Weird that you’re making this post, then, identifying him as ‘notoriously repugnant’ and ‘widely-despised’ and ‘of well-documented deplorableness’. Like, I promise you I don’t like the poster I was talking about.
smarmy dumbfuck
Well that escalated quickly, not sure you’re 100% on what ‘smarmy’ means but I doubt it matters.
“Mod Rotation” is rearranging the deck chairs. Give the mods clear guidelines of what they can do. Give the community the capability of overturning a mod’s action. Make the mods accountable for their actions by taking any punishments they gave out in error.
Set up the rules so we can get away from this real and imagined idea that it’s the mods who are responsible for the drama on this site.
That’s great. As long as you mod all users consistently most people can adapt to basically any standards of moderation within what would be considered reasonable here.
I would prefer for the next step to be focusing on setting up guidelines for users as a form of community standards. This in turn helps define the mods job as essentially taking their turn to help uphold community standards.
If we have clear guidelines for users and rotating mods, what restrictions do you feel need to be placed on mods during their terms? Not permanently banning a poster without community approval seems to be a popular one and makes sense. But what else?
Because, it seems absurd to me when people want to spend weeks arguing about a 24 hour temp ban. Have a PM discussion with the mod who banned you to understand why they think you crossed the line, and if you still disagree let it go. It’s not that important.
If mod actions can be adjudicated and overturned by the community and there are clear rules to be enforced I see no reason to limit their actions. If you don’t want to hear excessive lawyering over mod actions make a clear process for disagreements to be discussed and acted upon by the community and then don’t allow the horse to be beaten any longer.
Too much damage has been done to this community by constant rehashing of previous issues. Don’t allow it. The whole point of making rules is to stop the stuff you don’t want and encourage the stuff you do.
What actions require this though?Because if you’re saying we need this for every mod action, that is where we have a point of disagreement. No one needs to spend time arguing whether or not a 1 day ban was wrong or whether a post should be flagged and hidden or deleted.
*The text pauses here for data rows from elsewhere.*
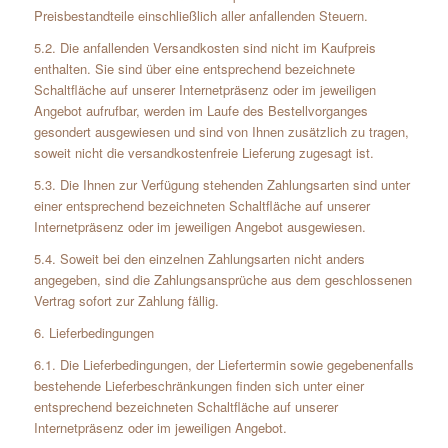
Preisbestandteile einschließlich aller anfallenden Steuern.
5.2. Die anfallenden Versandkosten sind nicht im Kaufpreis
enthalten. Sie sind über eine entsprechend bezeichnete
Schaltfläche auf unserer Internetpräsenz oder im jeweiligen
Angebot aufrufbar, werden im Laufe des Bestellvorganges
gesondert ausgewiesen und sind von Ihnen zusätzlich zu tragen,
soweit nicht die versandkostenfreie Lieferung zugesagt ist.
5.3. Die Ihnen zur Verfügung stehenden Zahlungsarten sind unter
einer entsprechend bezeichneten Schaltfläche auf unserer
Internetpräsenz oder im jeweiligen Angebot ausgewiesen.
5.4. Soweit bei den einzelnen Zahlungsarten nicht anders
angegeben, sind die Zahlungsansprüche aus dem geschlossenen
Vertrag sofort zur Zahlung fällig.
6. Lieferbedingungen
6.1. Die Lieferbedingungen, der Liefertermin sowie gegebenenfalls
bestehende Lieferbeschränkungen finden sich unter einer
entsprechend bezeichneten Schaltfläche auf unserer
Internetpräsenz oder im jeweiligen Angebot.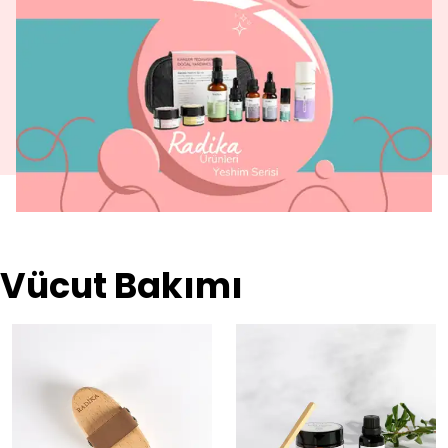
Vücut Bakımı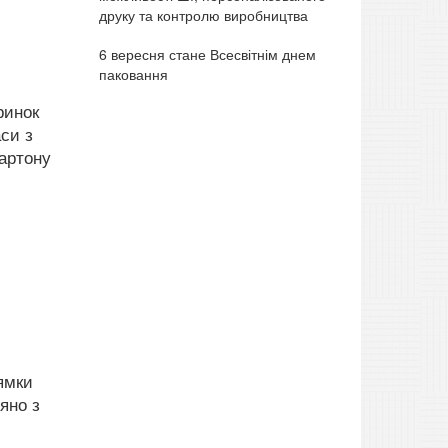
друку та контролю виробництва
6 вересня стане Всесвітнім днем
паковання
ринок
си з
картону
ямки
яно з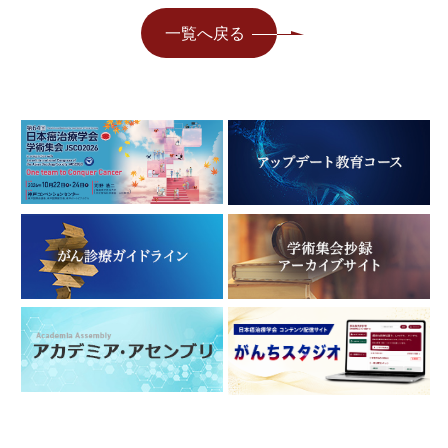
一覧へ戻る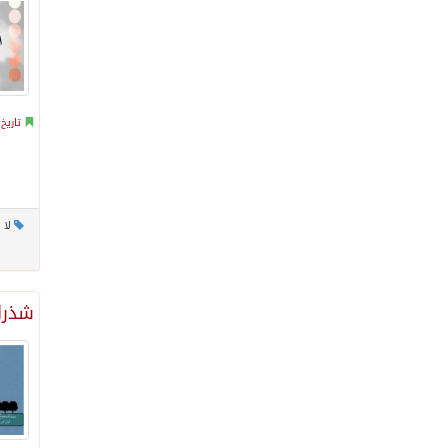
تاريخ
لا 
شذرا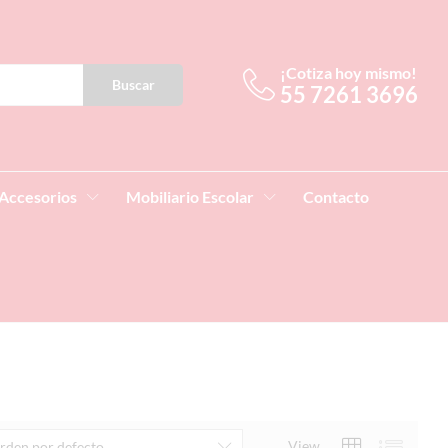
¡Cotiza hoy mismo!
Buscar
55 7261 3696
Accesorios
Mobiliario Escolar
Contacto
View
rden por defecto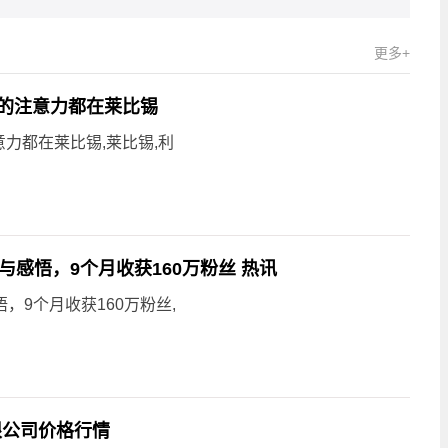
更多+
的注意力都在莱比锡
力都在莱比锡,莱比锡,利
感悟，9个月收获160万粉丝 热讯
，9个月收获160万粉丝,
限公司价格行情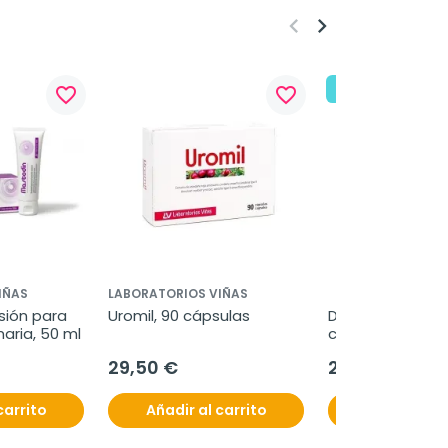
keyboard_arrow_left
keyboard_arrow_right
¡En oferta!
favorite_border
favorite_border
IÑAS
LABORATORIOS VIÑAS
ión para 
Uromil, 90 cápsulas
DeMEMORY senior
aria, 50 ml
cápsulas
29,50 €
24,50 €
carrito
Añadir al carrito
Añadir al c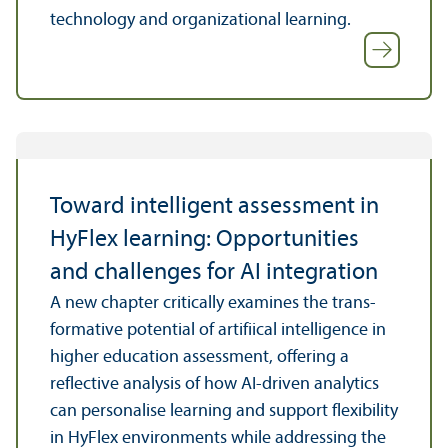
technology and organizational learning.
Toward intelligent assessment in
HyFlex learning: Opportunities
and challenges for AI integration
A new chapter critically examines the trans­
formative potential of artifiical intelligence in
higher education assessment, offering a
reflective analysis of how AI-driven analytics
can personalise learning and support flexibility
in HyFlex environments while addressing the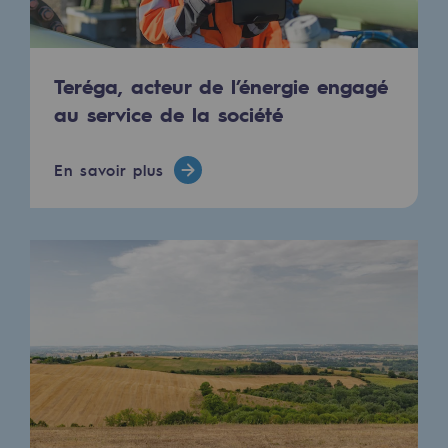
Hydrogène
Hydrogène
Teréga, acteur de l’énergie engagé
Hydrogène : Enjeux et opportunités
au service de la société
Production d'hydrogène
En savoir plus
Transport d'hydrogène
Stockage d'hydrogène
Projet HySoW
Projet H2med
Appel à Manifestation d'Intérêt H2 et C
Cartographie du réseau
Stratégie & Innovation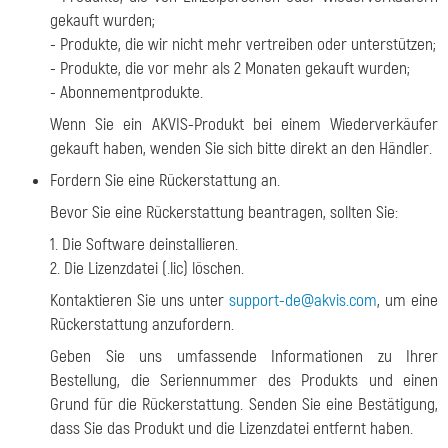
gekauft wurden;
- Produkte, die wir nicht mehr vertreiben oder unterstützen;
- Produkte, die vor mehr als 2 Monaten gekauft wurden;
- Abonnementprodukte.
Wenn Sie ein AKVIS-Produkt bei einem Wiederverkäufer
gekauft haben, wenden Sie sich bitte direkt an den Händler.
Fordern Sie eine Rückerstattung an.
Bevor Sie eine Rückerstattung beantragen, sollten Sie:
1. Die Software deinstallieren.
2. Die Lizenzdatei (.lic) löschen.
Kontaktieren Sie uns unter
support-de@akvis.com
, um eine
Rückerstattung anzufordern.
Geben Sie uns umfassende Informationen zu Ihrer
Bestellung, die Seriennummer des Produkts und einen
Grund für die Rückerstattung. Senden Sie eine Bestätigung,
dass Sie das Produkt und die Lizenzdatei entfernt haben.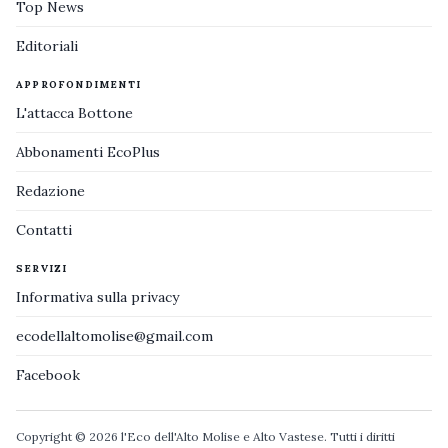
Top News
Editoriali
APPROFONDIMENTI
L'attacca Bottone
Abbonamenti EcoPlus
Redazione
Contatti
SERVIZI
Informativa sulla privacy
ecodellaltomolise@gmail.com
Facebook
Copyright © 2026 l'Eco dell'Alto Molise e Alto Vastese. Tutti i diritti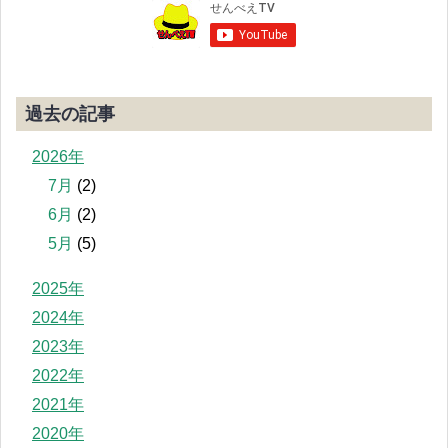
過去の記事
2026年
7月
(2)
6月
(2)
5月
(5)
2025年
2024年
2023年
2022年
2021年
2020年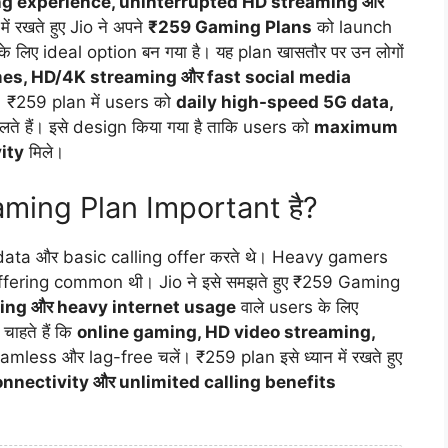
ng experience, uninterrupted HD streaming और
ें रखते हुए Jio ने अपने
₹259 Gaming Plans
को launch
 लिए ideal option बन गया है। यह plan खासतौर पर उन लोगों
mes, HD/4K streaming और fast social media
। ₹259 plan में users को
daily high-speed 5G data,
लते हैं। इसे design किया गया है ताकि users को
maximum
ity
मिले।
aming Plan Important है?
 data और basic calling offer करते थे। Heavy gamers
buffering common थी। Jio ने इसे समझते हुए ₹259 Gaming
ing और heavy internet usage
वाले users के लिए
चाहते हैं कि
online gaming, HD video streaming,
mless और lag-free चलें। ₹259 plan इसे ध्यान में रखते हुए
nnectivity और unlimited calling benefits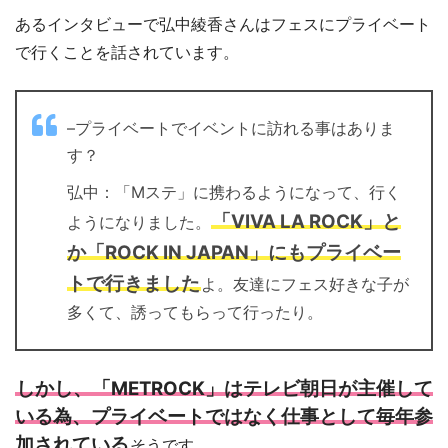
あるインタビューで弘中綾香さんはフェスにプライベート
で行くことを話されています。
–プライベートでイベントに訪れる事はありま
す？
弘中：「Mステ」に携わるようになって、行く
「VIVA LA ROCK」と
ようになりました。
か「ROCK IN JAPAN」にもプライベー
トで行きました
よ。友達にフェス好きな子が
多くて、誘ってもらって行ったり。
しかし、「METROCK」はテレビ朝日が主催して
いる為、プライベートではなく仕事として毎年参
加されている
そうです。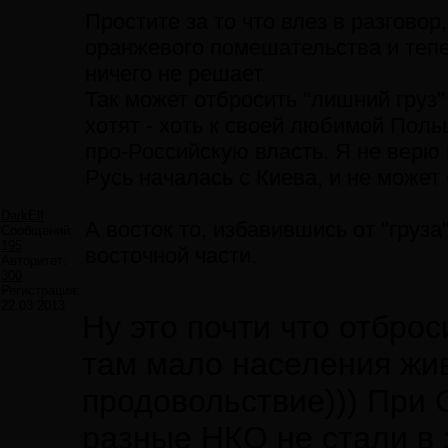
Простите за то что влез в разговор
оранжевого помешательства и тепе
ничего не решает.
Так может отбросить "лишний груз"
хотят - хоть к своей любимой Поль
про-Российскую власть. Я не верю 
Русь началась с Киева, и не может
DarkElf
А восток то, избавившись от "груза
Сообщений:
195
восточной части.
Авторитет:
300
Регистрация:
22.03.2013
Ну это почти что отбро
там мало населения жив
продовольствие))) При 
разные НКО не стали в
Part of the onus of not constantly rehashing pointless issues is on the users to stop bringing them up.
If you want to make a hard rule for every action a mod can or cannot, should or should not make, then we probably should get in contact with the new 22 owners about these AI mods they’re working on.
To help enforce community guidelines and standards where users refuse to abide by them.
This is why establishing what guidelines and standards we as a community care about is next on my list. The current issue is there is no singular owner to establish this and we have groups that have different ideas of what is acceptable.
Nah, there are way too many personal attacks here that really need to be cut from this forum. Especially due to the fact that it has frequently crossed the line into attacking poster’s mental health and family members.
Anything that is going to piss someone off should be brought up in front of the community. Are you not aware of what is going on right now? We are in a situation where no one trusts anyone, when there are no benefits of the doubt we’re going to need to be overly transparent.
Telling someone to shut up about the treatment they are getting without giving them a chance to air their grievance is one of the charming aspects of 22 that we should try and get rid of. The idea that the mods are above the community or outside of the community is also something we can start to change by being transparent. If someone is continually being legitimately modded and bringing those actions to the community for adjudication that will be an opportunity for community action.
It’s impossible to make hard and fast rules that cover everything, no one is suggesting that. Saying that mods can do the following things to maintain order is different than trying to enumerate the only times someone can be temp banned. Combining general rules with mods who are accountable for their actions and a community that let them know when they made a mistake should let us iterate to a good set of rules that most people have no problem following.